One of the most iconic images in Hit So Hard is a simple black-and-white photo of a young girl lounging with Kurt Cobain and his baby daughter, Frances Bean. The girl, though, isn't Cobain's wife, Courtney Love — it's Hole drummer Patty Schemel.
"Patty was very nearly in Nirvana," says Love in the documentary, which will be screened at the Akron Art Museum during the Akron Film Festival, Oct. 6-9. "Patty made Kurt happy. He didn't have many friends. I just think Patty and him had a very special relationship."
Schemel, it turns out, was many things: a houseguest of Love and Cobain in 1992, an openly gay drummer in Love's band Hole from 1992 until 1998, a drug user and an amateur videographer. It's that last bit that turned out to come in handy more than a decade and a half later.
"Other people would journal back then," says Schemel, or "take photos or just document their lives." She used a video camera to catch scenes of everything from daily life at home with Cobain and Love to the crowds that showed up to Hole's 1995 tour through Tokyo. "I was digitizing a bunch of footage, just to preserve it," Schemel explains. "A friend of mine said, 'All that footage would make a really great documentary.' "
Schemel had more than 40 hours of tape boxed up in a closet.

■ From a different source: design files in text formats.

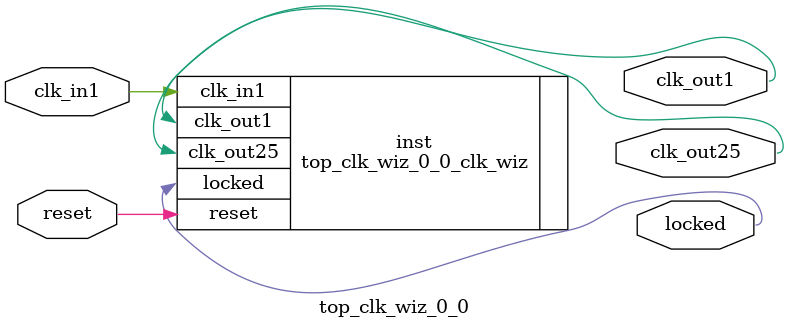
<source format=v>


`timescale 1ps/1ps

(* CORE_GENERATION_INFO = "top_clk_wiz_0_0,clk_wiz_v6_0_13_0_0,{component_name=top_clk_wiz_0_0,use_phase_alignment=true,use_min_o_jitter=false,use_max_i_jitter=false,use_dyn_phase_shift=false,use_inclk_switchover=false,use_dyn_reconfig=false,enable_axi=0,feedback_source=FDBK_AUTO,PRIMITIVE=PLL,num_out_clk=2,clkin1_period=10.000,clkin2_period=10.000,use_power_down=false,use_reset=true,use_locked=true,use_inclk_stopped=false,feedback_type=SINGLE,CLOCK_MGR_TYPE=NA,manual_override=false}" *)

module top_clk_wiz_0_0 
 (
  // Clock out ports
  output        clk_out1,
  output        clk_out25,
  // Status and control signals
  input         reset,
  output        locked,
 // Clock in ports
  input         clk_in1
 );

  top_clk_wiz_0_0_clk_wiz inst
  (
  // Clock out ports  
  .clk_out1(clk_out1),
  .clk_out25(clk_out25),
  // Status and control signals               
  .reset(reset), 
  .locked(locked),
 // Clock in ports
  .clk_in1(clk_in1)
  );

endmodule

</source>
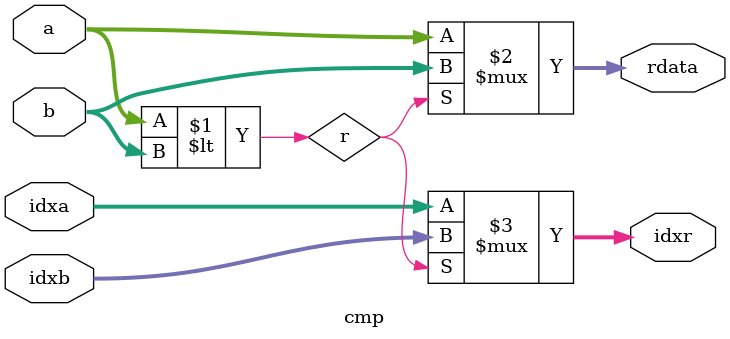
<source format=v>


module cmp(
    input  signed      [15 :  0]              a                 ,
    input              [7  :  0]              idxa              ,
    input  signed      [15 :  0]              b                 ,
    input              [7  :  0]              idxb              ,

    // output                                   r                 ,
    output signed      [15 :  0]              rdata             ,
    output             [7  :  0]              idxr
    );
    wire  r;
    assign r = a < b;
    assign rdata = r ? b : a;
    assign idxr = r ? idxb : idxa; 

endmodule

</source>
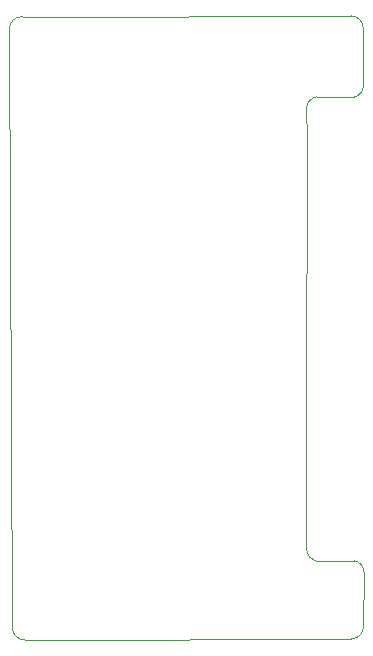
<source format=gm1>
%TF.GenerationSoftware,KiCad,Pcbnew,7.0.5*%
%TF.CreationDate,2023-06-26T08:29:16+05:30*%
%TF.ProjectId,Power supply pcb,506f7765-7220-4737-9570-706c79207063,rev?*%
%TF.SameCoordinates,Original*%
%TF.FileFunction,Profile,NP*%
%FSLAX46Y46*%
G04 Gerber Fmt 4.6, Leading zero omitted, Abs format (unit mm)*
G04 Created by KiCad (PCBNEW 7.0.5) date 2023-06-26 08:29:16*
%MOMM*%
%LPD*%
G01*
G04 APERTURE LIST*
%TA.AperFunction,Profile*%
%ADD10C,0.100000*%
%TD*%
G04 APERTURE END LIST*
D10*
X125476000Y-68834000D02*
X97637127Y-68889527D01*
X96520000Y-69926200D02*
X96774000Y-120751600D01*
X125652786Y-75703190D02*
G75*
G03*
X126492000Y-74650600I-176786J1001790D01*
G01*
X125476000Y-121564400D02*
G75*
G03*
X126492000Y-120548400I0J1016000D01*
G01*
X121666000Y-114020600D02*
X121666000Y-102387400D01*
X126492000Y-120548400D02*
X126542800Y-115976400D01*
X126464938Y-69786604D02*
G75*
G03*
X125476000Y-68834000I-1014338J-63396D01*
G01*
X122566601Y-75672856D02*
X125652786Y-75703190D01*
X125681338Y-114946501D02*
X122521432Y-114998753D01*
X122566601Y-75672856D02*
G75*
G03*
X121666000Y-76708000I115399J-1009744D01*
G01*
X121666000Y-102387400D02*
X121691400Y-79044800D01*
X126542799Y-115976400D02*
G75*
G03*
X125681338Y-114946502I-1015999J25400D01*
G01*
X126492000Y-74650600D02*
X126464938Y-69786604D01*
X96774002Y-120751600D02*
G75*
G03*
X97815590Y-121648185I1015998J127000D01*
G01*
X121691400Y-79044800D02*
X121666000Y-76708000D01*
X97815392Y-121640283D02*
X125476000Y-121564400D01*
X97637127Y-68889527D02*
G75*
G03*
X96520000Y-69926200I-101127J-1011273D01*
G01*
X121666000Y-114020600D02*
G75*
G03*
X122521432Y-114998753I1016000J25400D01*
G01*
M02*

</source>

She reconnected with former bandmates and friends for interviews that appear in the film. "I would go home at the end of the day after an afternoon of watching everything and explaining what was going on, and just be with my head in that place again," she says. "It was so draining."
The film showcases intimate moments: Hole members jamming through songs they never finished, Courtney playing guitar while Kurt sang, even footage of Kurt recording Nirvana's In Utero album. But it's not all archival footage; the doc, subtitled The Life & Near Death Story of Patty Schemel, also shows what happens after the party ends. Schemel ends up a clear-headed 44-year-old with a dog-care business, a wife and baby daughter of her own, and six years of sobriety under her belt.
"I think about it all the time," she says. "If I could go back in time and know what I know now, it would be so much better." She would tell that young girl not to fritter away her money, to think about the choices she made.
"I discovered through the process that there's a lot more to me than just being the drummer in Hole," Schemel explains. "If you hold on to something so tightly, like that career, that place I was at, it just becomes so important that if you lose it, you're just empty."